Jesus is the Messiah given to the descendants of the Prophets and of the Covenant

When Peter saw this, he addressed the people, You Israelites, why are you amazed at this, (…) The God of Abraham, (the God) of Isaac, and (the God) of Jacob, the God of our ancestors, has glorified his servant Jesus whom you handed over and denied in Pilate’s presence, when he had decided to release him. You denied the Holy and Righteous One and asked that a murderer be released to you. […] Repent, therefore, and be converted, that your sins may be wiped away, and that the Lord may grant you times of refreshment and send you the Messiah already appointed for you, Jesus, whom heaven must receive until the times of universal restoration of which God spoke through the mouth of his holy prophets from of old. For Moses said: A prophet like me will the Lord, your God, raise up for you from among your own kinsmen; to him you shall listen in all that he may say to you. Everyone who does not listen to that prophet will be cut off from the people.’ Moreover, all the prophets who spoke, from Samuel and those afterwards, also announced these days. You are the children of the prophets and of the covenant that God made with your ancestors when he said to Abraham, In your offspring all the families of the earth shall be blessed. For you first, God raised up his servant and sent him to bless you by turning each of you from your evil ways.”  (Acts 3:12-13,19-26)

The Law, received from the angels, was not observed

And he replied, “My brothers and fathers, listen. […] It was this Moses who said to the Israelites, ‘God will raise up for you, from among your own kinsfolk, a prophet like me.’ It was he who, in the assembly in the desert, was with the angel who spoke to him on Mount Sinai and with our ancestors, and he received living utterances to hand on to us. “Our ancestors were unwilling to obey him; instead, they pushed him aside and in their hearts turned back to Egypt, saying to Aaron, ‘Make us gods’ […] You stiff-necked people, uncircumcised in heart and ears, you always oppose the holy Spirit; you are just like your ancestors. Which of the prophets did your ancestors not persecute? They put to death those who foretold the coming of the righteous one, whose betrayers and murderers you have now become. You received the law as transmitted by angels, but you did not observe it.”  (Acts 7:2,37-41,51-53)
————————
● GIVEN PROBLEM A
In the Acts passages, whom did the people ask to have released to them?
● GIVEN PROBLEM B
Write a continuation of the Acts passages, starting after their final sentence.

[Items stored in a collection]
————————
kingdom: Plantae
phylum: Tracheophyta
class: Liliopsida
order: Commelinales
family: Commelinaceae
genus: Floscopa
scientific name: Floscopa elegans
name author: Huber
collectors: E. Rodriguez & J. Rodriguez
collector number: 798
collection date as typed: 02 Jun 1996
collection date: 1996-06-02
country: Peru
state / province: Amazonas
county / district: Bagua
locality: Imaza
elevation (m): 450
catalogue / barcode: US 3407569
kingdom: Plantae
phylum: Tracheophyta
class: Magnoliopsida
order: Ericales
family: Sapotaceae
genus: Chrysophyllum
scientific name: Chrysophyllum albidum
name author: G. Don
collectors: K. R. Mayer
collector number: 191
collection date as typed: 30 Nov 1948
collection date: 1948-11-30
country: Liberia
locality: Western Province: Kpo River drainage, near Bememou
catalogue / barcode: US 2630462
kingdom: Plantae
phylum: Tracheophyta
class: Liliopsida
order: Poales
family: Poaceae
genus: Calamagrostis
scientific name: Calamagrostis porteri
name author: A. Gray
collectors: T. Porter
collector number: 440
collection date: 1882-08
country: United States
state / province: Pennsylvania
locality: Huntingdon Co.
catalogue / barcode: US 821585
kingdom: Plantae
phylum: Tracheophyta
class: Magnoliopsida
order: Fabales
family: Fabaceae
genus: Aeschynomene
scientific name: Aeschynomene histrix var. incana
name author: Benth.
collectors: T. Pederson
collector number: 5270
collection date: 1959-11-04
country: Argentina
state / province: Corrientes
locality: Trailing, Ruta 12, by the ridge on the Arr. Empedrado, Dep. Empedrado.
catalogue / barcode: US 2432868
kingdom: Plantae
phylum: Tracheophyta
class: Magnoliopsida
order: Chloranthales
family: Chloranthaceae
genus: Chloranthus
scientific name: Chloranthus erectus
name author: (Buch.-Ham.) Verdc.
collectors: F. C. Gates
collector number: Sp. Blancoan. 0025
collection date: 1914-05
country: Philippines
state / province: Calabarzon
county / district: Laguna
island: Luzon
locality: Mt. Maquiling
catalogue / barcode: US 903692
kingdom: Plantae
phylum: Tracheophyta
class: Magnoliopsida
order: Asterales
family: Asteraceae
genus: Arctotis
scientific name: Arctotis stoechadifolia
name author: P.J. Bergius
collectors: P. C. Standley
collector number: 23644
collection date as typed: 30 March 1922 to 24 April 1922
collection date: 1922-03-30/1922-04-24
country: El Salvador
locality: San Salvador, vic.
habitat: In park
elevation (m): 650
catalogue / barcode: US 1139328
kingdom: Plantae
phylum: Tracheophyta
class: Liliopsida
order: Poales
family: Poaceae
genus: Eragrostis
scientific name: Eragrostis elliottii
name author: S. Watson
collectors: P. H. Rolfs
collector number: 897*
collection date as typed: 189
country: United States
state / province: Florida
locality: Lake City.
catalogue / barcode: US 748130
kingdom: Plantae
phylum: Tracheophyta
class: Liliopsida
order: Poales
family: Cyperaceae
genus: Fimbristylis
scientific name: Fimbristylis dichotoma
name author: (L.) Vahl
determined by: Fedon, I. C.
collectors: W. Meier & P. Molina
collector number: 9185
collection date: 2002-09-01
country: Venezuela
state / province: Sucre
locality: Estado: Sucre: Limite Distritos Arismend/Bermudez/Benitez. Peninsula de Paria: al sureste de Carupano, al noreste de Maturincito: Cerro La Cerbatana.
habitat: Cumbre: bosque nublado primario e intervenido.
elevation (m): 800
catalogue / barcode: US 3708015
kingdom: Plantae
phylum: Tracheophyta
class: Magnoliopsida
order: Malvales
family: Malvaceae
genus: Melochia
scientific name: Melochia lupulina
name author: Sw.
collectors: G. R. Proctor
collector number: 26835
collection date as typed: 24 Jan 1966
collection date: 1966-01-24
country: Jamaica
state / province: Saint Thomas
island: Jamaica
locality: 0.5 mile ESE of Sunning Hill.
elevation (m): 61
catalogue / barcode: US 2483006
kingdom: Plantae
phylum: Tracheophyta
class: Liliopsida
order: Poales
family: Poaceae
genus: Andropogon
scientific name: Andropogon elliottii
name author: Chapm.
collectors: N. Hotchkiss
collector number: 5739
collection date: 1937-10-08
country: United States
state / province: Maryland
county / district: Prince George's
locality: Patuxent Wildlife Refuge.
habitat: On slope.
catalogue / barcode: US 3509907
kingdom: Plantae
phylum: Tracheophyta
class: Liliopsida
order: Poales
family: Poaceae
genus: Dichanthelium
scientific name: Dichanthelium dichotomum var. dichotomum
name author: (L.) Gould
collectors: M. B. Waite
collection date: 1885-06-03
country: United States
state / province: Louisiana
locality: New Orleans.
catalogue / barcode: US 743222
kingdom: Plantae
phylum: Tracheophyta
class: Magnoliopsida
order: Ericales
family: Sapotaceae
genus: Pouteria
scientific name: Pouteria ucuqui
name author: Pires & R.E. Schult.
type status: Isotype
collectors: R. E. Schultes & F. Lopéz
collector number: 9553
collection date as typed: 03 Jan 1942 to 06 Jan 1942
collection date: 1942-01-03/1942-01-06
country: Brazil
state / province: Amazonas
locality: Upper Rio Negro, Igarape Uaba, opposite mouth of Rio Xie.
————————
● EXERCISE OUTPUT A
A murderer.

● EXERCISE OUTPUT B
Whenever Moses is read, a veil lies over their hearts – till they turn to the Lord

Since we have such hope, we act very boldly and not like Moses, who put a veil over his face so that the Israelites could not look intently at the cessation of what was fading. Rather, their thoughts were rendered dull, for to this present day the same veil remains unlifted when they read the old covenant, because through Christ it is taken away. To this day, in fact, whenever Moses is read, a veil lies over their hearts, but whenever a person turns to the Lord the veil is removed. Now the Lord is the Spirit, and where the Spirit of the Lord is, there is freedom. (2Cor 3:11-16)

Catechism of the Catholic Church

It is an offense to God not to fix one’s eyes entirely upon Christ

Christ, the Son of God made man, is the Father’s one, perfect and unsurpassable Word. In him he has said everything; there will be no other word than this one. Saint John of the Cross, among others, commented strikingly on Hebrews 1:1-2:In giving us his Son, his only Word (for he possesses no other), he spoke everything to us at once in this sole Word – and he has no more to say… because what he spoke before to the prophets in parts, he has now spoken all at once by giving us the All Who is His Son. Any person questioning God or desiring some vision or revelation would be guilty not only of foolish behavior but also of offending him, by not fixing his eyes entirely upon Christ and by living with the desire for some other novelty.’  (Catechism of the Catholic Church, no. 65)

Council of Florence (XVII Ecumenical)

No one living outside the Catholic Church, not even the Jews, can participate in eternal life

It firmly believes, professes, and proclaims that those not living within the Catholic Church, not only pagans, but also Jews and heretics and schismatics cannot become participants in eternal life, but will depart “into everlasting fire which was prepared for the devil and his angels” (Mt 25:41), unless before the end of life the same have been added to the flock.  (Denzinger-Hünermann 1351. Council of Florence. Bull Cantata Domino, February 4, 1442)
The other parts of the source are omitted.